Trees and ferns are fractal in nature and can be modelled on a computer by using a recursive algorithm. This recursive nature is obvious in these examples — a branch from a tree or a frond from a fern is a miniature replica of the whole: not identical, but similar in nature. The connection between fractals and leaves are currently being used to determine how much carbon is really contained in trees. This connection is hoped to help determine and solve the environmental issue of carbon emission and control.
In 1999, certain self similar fractal shapes were shown to have a property of "frequency invariance" — the same electromagnetic properties no matter what the frequency — from Maxwell's equations.
A fractal is "a rough or fragmented geometric shape that can be subdivided in parts, each of which is (at least approximately) a reduced-size copy of the whole". Because they appear similar at all levels of magnification, fractals are often considered to be infinitely complex (in informal terms). Natural objects that approximate fractals to a degree include clouds, mountain ranges, lightning bolts, coastlines, and snow flakes.
Five common techniques for generating fractals are:
- Escape-time fractals – (also known as "orbits" fractals) These are defined by a formula or recurrence at each point in a space (such as the complex plane). Examples of this type are the Mandelbrot set, Julia set, the Burning Ship fractal, the Nova fractal and the Lyapunov fractal. The 2nd vector fields that are generated by one or two iterations of escape-time formulae also give rise to a fractal form when points (or pixel data) are passed through this field repeatedly.
- Iterated function systems – These have a fixed geometric replacement rule. Cantor set, Sierpinski carpet, Sierpinski gasket, Peano curve, Koch snowflake, Harter-Heighway dragon curve, T-Square, Menger sponge, are some examples of such fractals.
- Random fractals – Generated by stochastic rather than deterministic processes, for example, trajectories of the Brownian motion, Lévy flight, percolation clusters, self avoiding walks, fractal landscapes and the Brownian tree.

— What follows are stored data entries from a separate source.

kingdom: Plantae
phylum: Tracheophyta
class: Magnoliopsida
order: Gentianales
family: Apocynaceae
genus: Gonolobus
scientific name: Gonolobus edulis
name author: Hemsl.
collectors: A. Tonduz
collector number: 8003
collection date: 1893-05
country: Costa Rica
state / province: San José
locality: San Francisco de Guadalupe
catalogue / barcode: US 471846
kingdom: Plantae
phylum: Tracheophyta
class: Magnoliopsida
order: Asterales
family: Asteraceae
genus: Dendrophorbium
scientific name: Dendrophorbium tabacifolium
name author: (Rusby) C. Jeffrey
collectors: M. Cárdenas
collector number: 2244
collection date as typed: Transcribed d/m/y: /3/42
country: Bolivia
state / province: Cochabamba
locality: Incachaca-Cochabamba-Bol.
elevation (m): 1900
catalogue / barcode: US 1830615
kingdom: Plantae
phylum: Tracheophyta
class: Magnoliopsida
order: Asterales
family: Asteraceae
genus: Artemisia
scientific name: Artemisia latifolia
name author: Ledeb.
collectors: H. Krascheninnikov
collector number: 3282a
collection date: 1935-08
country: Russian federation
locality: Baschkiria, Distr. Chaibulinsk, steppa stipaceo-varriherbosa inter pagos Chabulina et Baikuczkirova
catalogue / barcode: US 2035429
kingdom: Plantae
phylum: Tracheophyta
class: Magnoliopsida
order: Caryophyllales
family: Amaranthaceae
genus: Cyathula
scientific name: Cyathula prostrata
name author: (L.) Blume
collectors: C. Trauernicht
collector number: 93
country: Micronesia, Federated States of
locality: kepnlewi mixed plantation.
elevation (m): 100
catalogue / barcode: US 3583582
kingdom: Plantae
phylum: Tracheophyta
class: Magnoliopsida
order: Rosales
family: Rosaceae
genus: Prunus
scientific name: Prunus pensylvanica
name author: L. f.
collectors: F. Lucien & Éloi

The latter yields so-called mass- or dendritic fractals, for example, diffusion-limited aggregation or reaction-limited aggregation clusters.
- Strange attractors – Generated by iteration of a map or the solution of a system of initial-value differential equations that exhibit chaos.
- L-systems - These are generated by string rewriting and are designed to model the branching patterns of plants.
Fractal patterns have been found in the paintings of American artist Jackson Pollock. While Pollock's paintings appear to be composed of chaotic dripping and splattering, computer analysis has found fractal patterns in his work.